An Saoi: I said last month that April is a boring tax month with little happening. I had half intended skipping over making any comments but these figures are intriguing. They clearly show something is happening in the economy. What exactly it is, I am not sure.
The increase in Customs duties is massive and if it continues over the next few months will be a clear sign of increased activity in the economy. The increase in Excise maybe mainly down to the increase in car sales but currency movements and the decline in duty on alcohol may also be influencing the figures. Again this is a sign of increased stabilising or increased activity. The almost complete collapse in Capital Gains Tax reflects little or no activity in the disposal of assets. What little activity there is may be arising from forced sales, where any gain is being offset against existing losses.
The increase in CAT may be a product of the drop in CAT thresholds last year and also increased Revenue audit activity in the area. A small number of settlements would be enough to increase the yield significantly. The lack of any movement in stamp duty suggests that there is little movement in the property market. Income tax has stabilised at a very low level, despite the huge personal tax increases by way of the levies. Planned Public Sector job cuts and continued reduction in spending may see Income Tax falling again from summer onwards because there is little sign of the private sector hiring. The VAT increase is I assume from the same source as the Customs duties, on imports from the outside the EU (VAT at point of entry still applies)
Corporation Tax is up significantly, but this maybe down to just one or two multinationals. The amount over target suggests that at least an additional €1,000M “profits” were washed through Ireland. This of course happened with little or no employment gain!

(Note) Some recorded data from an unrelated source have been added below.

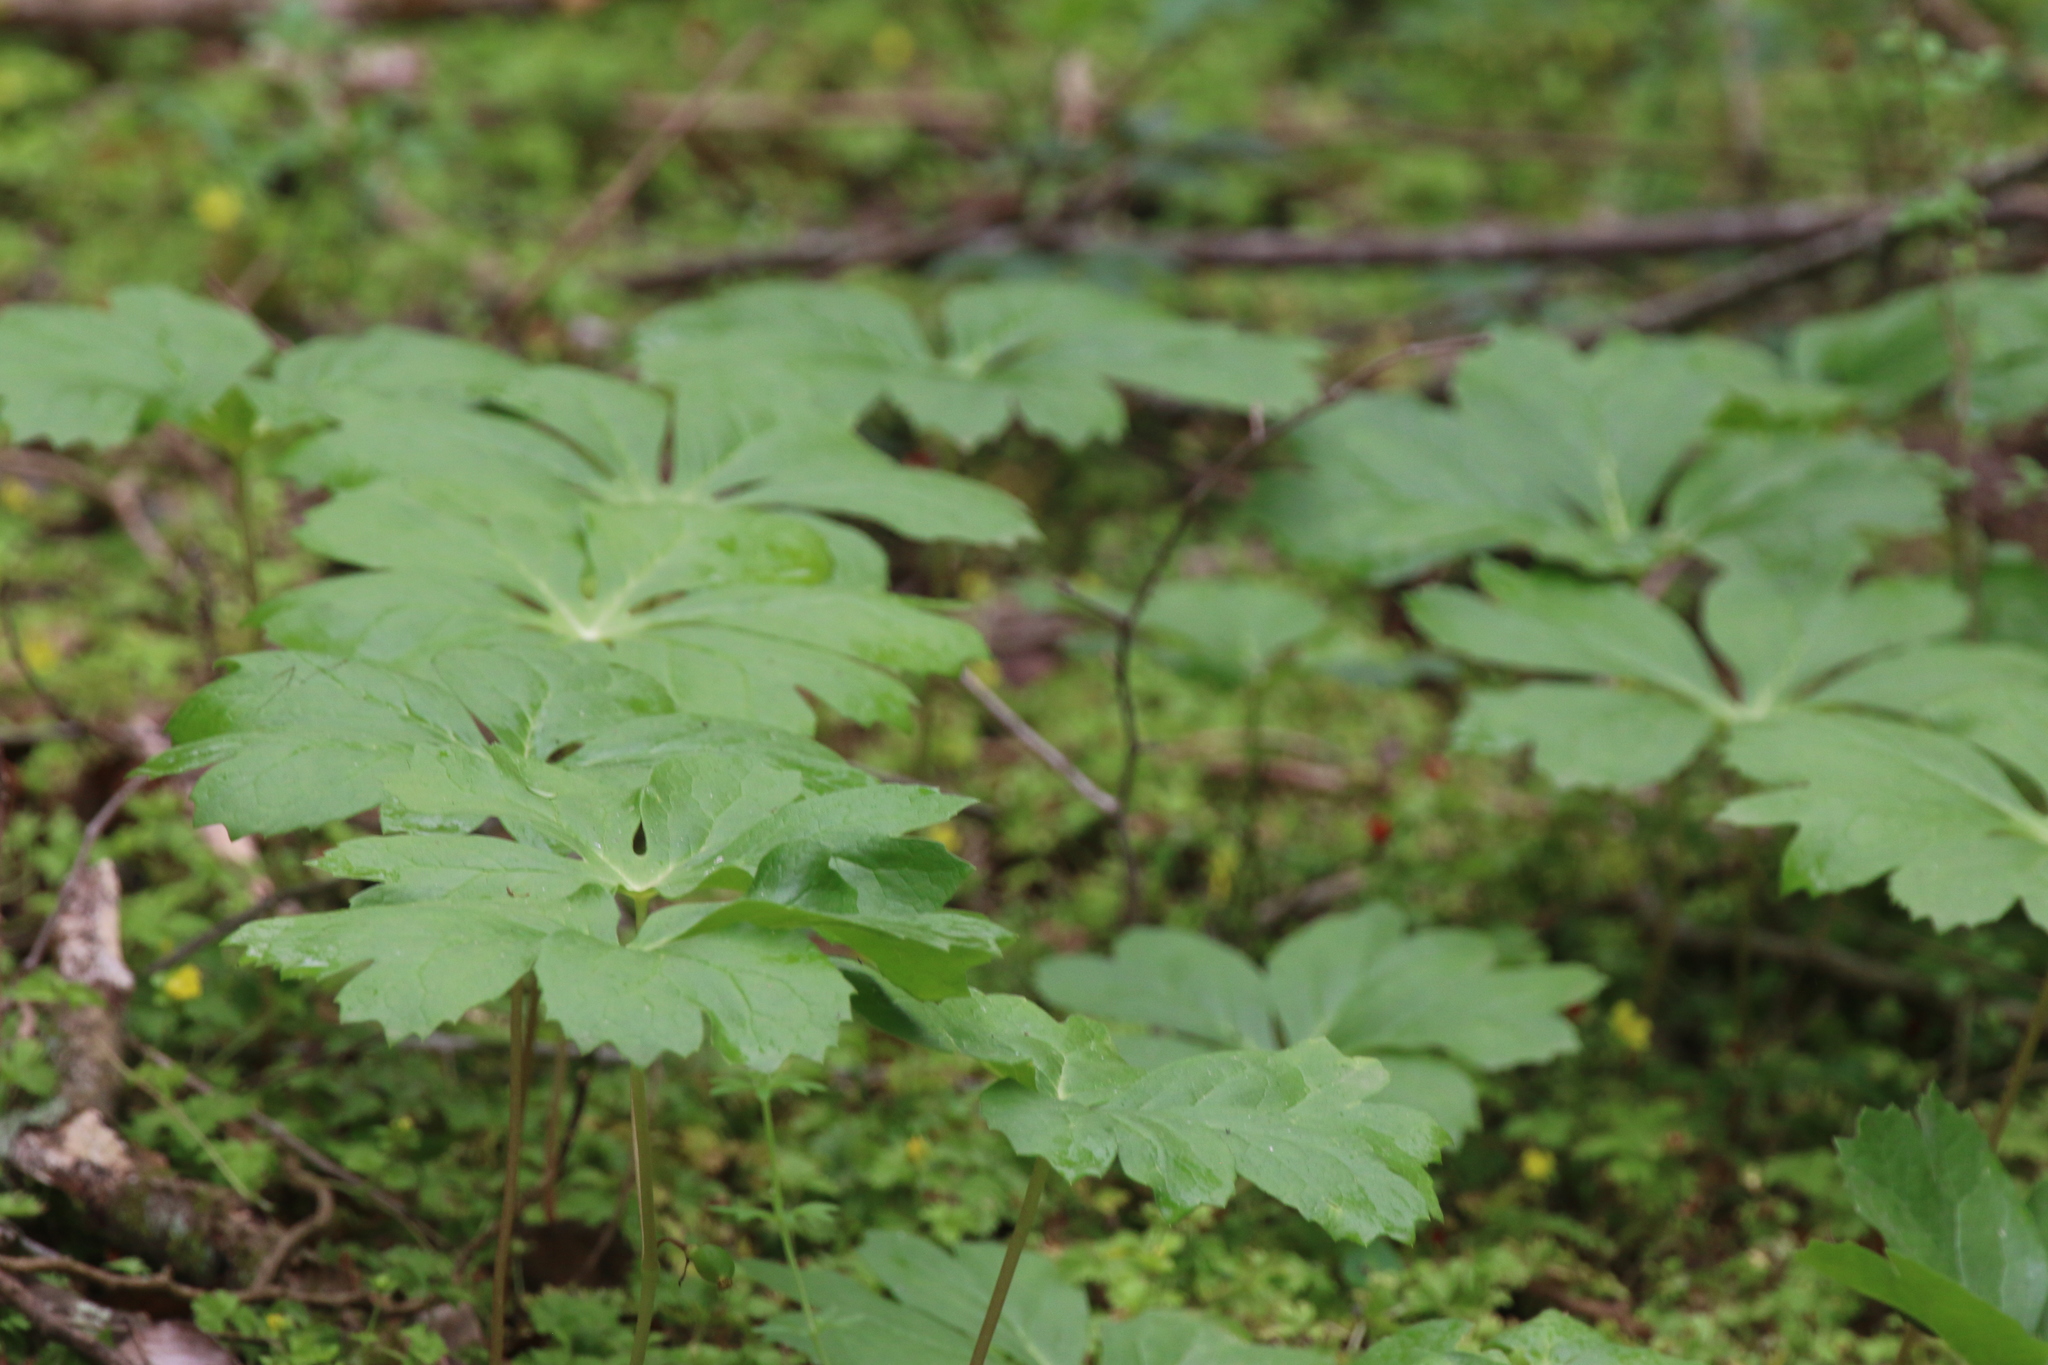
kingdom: Plantae
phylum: Tracheophyta
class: Magnoliopsida
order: Ranunculales
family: Berberidaceae
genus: Podophyllum
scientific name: Podophyllum peltatum
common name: Wild mandrake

We will see within a few months whether this is the month where things turned or is it just one more false dawn.
Table 1 Actual Projected
Table 2 Actual Projected
May is now a crucial month with many of the largest Corporate tax payers due to make payments (those with 30th June & 30th November year ends), together with the March/April VAT returns. Assuming the big corporate payers come good, and some slight improvement in retail activity, the Government may exceed its target for the month of €3,253M. Income Tax for May should be well over the current month as April had 5 pay weeks for the weekly paid and 3 pay fortnights for all those fortnightly paid Civil Servants & Teachers. Indeed the May estimate for Income tax looks very low.
The Central Bank’s monthly statistics for March, available here, show signs of spending on credit cards levelling out and the March/April VAT returns due later this month, may see a slight upward movement. The problem is that core employment and economic activity remains anaemic. The cumulative effect of the next round of Government cuts and increases in lending rates will also act as a serious damper on activity.
It remains problematic whether the Government can reach its end of year targets. We may be close to the bottom, but there remain few signs of increased activity. Multi-national exports are unlikely to create many jobs. Any growth is unfortunately likely to be of the jobless variety.